2. Vida de grupo tem vários sabore
s
- Quente, frio, no ponto.
- Doce? melado? cheiro de hortelã?
- Castanha, chocolate, perfume de canela.
- Salgado? Gelado, cheiro de maçã?
- Palmito, frango, damasco.
- Perfumes vindo da janela, lembrando o cheiro da vida vivida, gosto de hortelã.

3. Vida de grupo dá muita ansiedade,

quando não recebo o produto do conhecimento mastigado, pronto, pelo educador.

Ele faz mediações com o objeto a conhecer, e se eu,saindo com meu reboliço, meu furacão interno (uterino?), minhas frustrações, ansiedades, POSSO CONSTRUIR, no meu silêncio-fala interna, minha sistematização. Depois, novamente voltando ao grupo, posso checa-lo, provocando um aprofundamento da mesma, ou não...
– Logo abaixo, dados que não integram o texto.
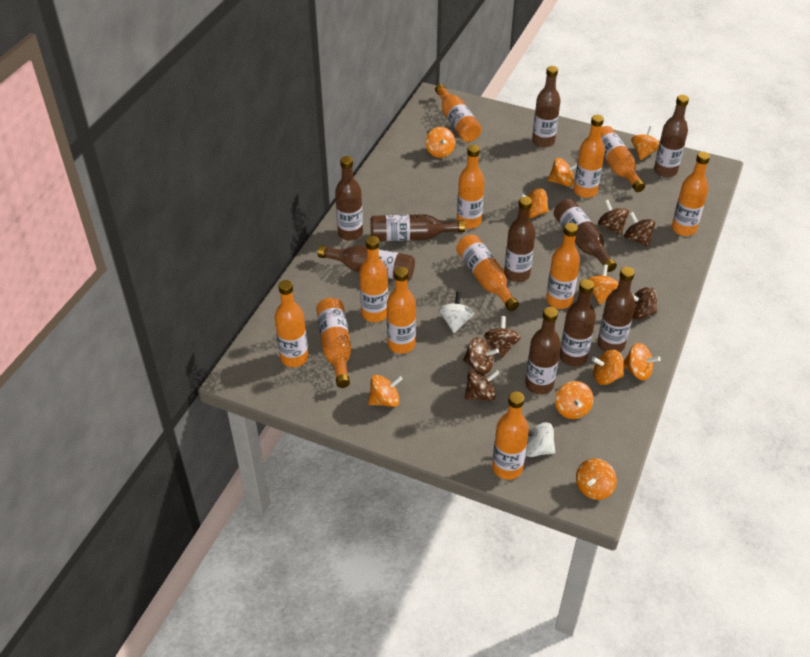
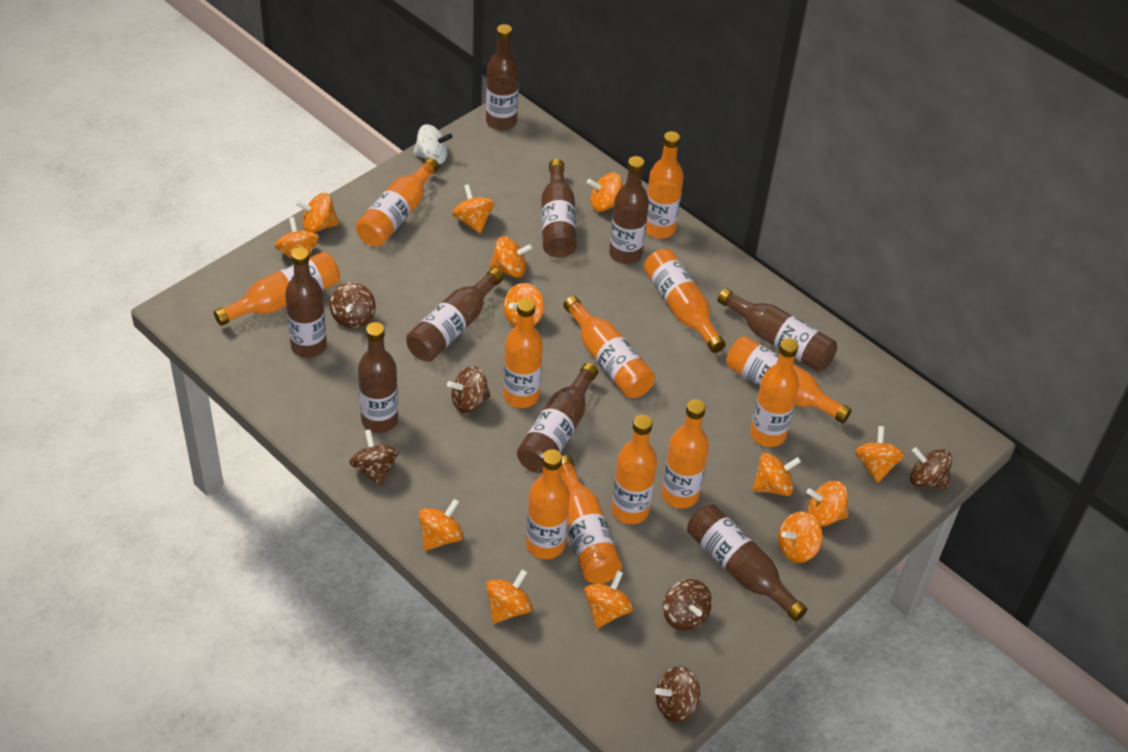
brown bottle: 10 -> 9
orange spinning top: 10 -> 13
white spinning top: 2 -> 1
4. Vida em grupo dá muita frustração
Porque, enquanto educando, tenho de romper com meu acomodamento quieto, autoritário... esperando “as ordens” do educador... e quando elas não vêm, descubro que SÓ EU posso LUTAR – CONQUISTAR, CONSTRUIR, meu ESPAÇO...

O educador pode possibilitar o rompimento da quietude, mas NÃO A AÇÃO DO CONSTRUIR, do conhecer. Essa, só o educando pode.

5. Vida de grupo dá muito medo

Porque através do outro constato que sou “dono” do meu saber (e do meu não saber). Sou dono de minha incompetência, e portanto, RESPONSÁVEL pela minha BUSCA-PROCURA de conhecer, de construir minha competência.

6. Vida de grupo dá desânimo

Porque em muitas situações nos confrontamos com o caos: acúmulo de temas, processos de adaptação, hipóteses heterogêneas.

Caos criador que nos demanda nova re-estruturação –organização. Procura da forma original própria e única adequada ao novo momento.

Vida de grupo (ah!... vida de grupo...)

7. Vida de grupo dá muito trabalho e muito prazer
Porque eu não construo nada sozinho; tropeço a cada instante com os limites do outro e os meus próprios, na construção da vida, do conhecimento, da nossa história.